— Папа, по современному этикету полагается носить перчатки?

Маркус стоял перед зеркалом в коридоре и рассматривал лицо. Он зачесал мокрые волосы на сторону, оставив ровный пробор. Монс шел из гостиной и беспокойно поглядывал на сына. Он не понимал, что происходит. Очевидно, что Маркус в последнее время стремительно развивается. В течение четырех дней он стал значительно вежливей. Он открывал отцу дверь, когда тот шел на работу, постоянно напирал на то, что его зовут Маркус, что Монс, в общем-то, и так знал, и непрерывно улыбался той самой приветливой улыбочкой, с которой он ходил во сне. Казалось, что вот-вот он станет совершенно взрослым, а Монс не был уверен, хотелось ли ему этого. Если бы Маркус не был его собственным сыном, он бы сказал, что мальчик вот-вот превратится в пижона.
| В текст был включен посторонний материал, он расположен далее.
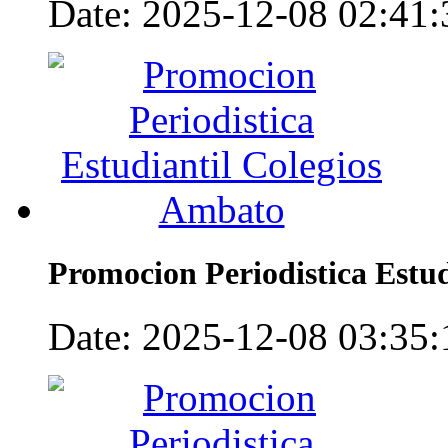
Date: 2025-12-08 02:41:3
Promocion Periodistica Estu
Date: 2025-12-08 03:35:1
— Откуда мне знать, — сказал он немного нервно, — я не очень-то об этом задумывался.

— А я знаю, — сказал Маркус. — По этикету не обязательно ходить в перчатках.

— Приятно слышать, — вздохнул отец.

— Только если хочешь добавить к весеннему костюму красивый аксессуар. В остальном же сегодня ходят без шляпы и перчаток, если на улице не слишком холодно. Но, папа, что нам делать, если мы категорически против того, чтобы гости приходили к нам в джинсах?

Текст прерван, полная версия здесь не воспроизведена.